When the 2011 food strike was peaking in California, MIM(Prisons) had mentioned similar tactics being used by Palestinians in Israeli prisons. And just as the struggle in U.$. prisons continues, so has the struggle of the Palestinians. A mass hunger strike lasted 28 days this spring, with some leaders having gone as long as 77 days without food, until an agreement was made on May 15.

“The written agreement contained five main provisions:
  1. The prisoners would end their hunger strike following the signing of the agreement;
  2. There will be an end to the use of long-term isolation of prisoners for “security” reasons, and the 19 prisoners will be moved out of isolation within 72 hours;
  3. Family visits for first-degree relatives to prisoners from the Gaza Strip and for families from the West Bank who have been denied visit based on vague “security reasons” will be reinstated within one month;
  4. The Israeli intelligence agency guarantees that there will be a committee formed to facilitate meetings between the IPS and prisoners in order to improve their daily conditions;
  5. There will be no new administrative detention orders or renewals of administrative detention orders for the 308 Palestinians currently in administrative detention, unless the secret files, upon which administrative detention is based, contains “very serious” information.”(1)


While the concessions were a bit more gratifying than those that stopped the strike in California, Palestinians still have to ensure that Israeli actions followed their words, just as prisoners have been struggling to do in California.
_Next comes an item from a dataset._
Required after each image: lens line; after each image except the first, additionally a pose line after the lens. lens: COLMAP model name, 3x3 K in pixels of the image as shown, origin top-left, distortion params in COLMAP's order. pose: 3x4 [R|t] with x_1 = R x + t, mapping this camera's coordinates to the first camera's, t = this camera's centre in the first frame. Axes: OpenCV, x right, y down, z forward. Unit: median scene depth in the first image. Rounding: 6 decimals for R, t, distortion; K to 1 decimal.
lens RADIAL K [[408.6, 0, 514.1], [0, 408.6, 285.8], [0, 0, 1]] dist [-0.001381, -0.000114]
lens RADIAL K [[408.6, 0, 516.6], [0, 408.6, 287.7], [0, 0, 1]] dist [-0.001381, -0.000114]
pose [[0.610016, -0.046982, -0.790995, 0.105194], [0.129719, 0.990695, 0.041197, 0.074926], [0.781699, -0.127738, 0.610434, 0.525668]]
And sure enough the Israelis have not followed through, as leading hunger strikers have had their “administrative detentions” (which means indefinite imprisonment without charge or conviction) renewed. One striker has been on continuous hunger strike since April 12, and was reported to be in grave danger on July 5, after 85 days without eating. Others have also restarted their hunger strikes as the Israelis prove that they need another push to respect Palestinian humyn rights. [UPDATE: As of July 10, Mahmoud Sarsak was released from administrative detention, after a three month fast. Others continue their fasts, including Akram Rikhawi (90 days), Samer Al Barq (50 days) and Hassan Safadi (20 days).]

MIM(Prisons) says that U.$. prisons are just as illegitimate in their imprisonment of New Afrikan, First Nation, Boricua and Chicano peoples as Israel is in imprisoning the occupied Palestinians. The extreme use of imprisonment practiced by the settler states is connected to the importance that the settlers themselves put on the political goals of that imprisonment. Someone isn’t put in long-term isolation because they’re a kleptomaniac or a rapist, but they are put in long-term isolation because they represent and support the struggle of their people to be free of settler control.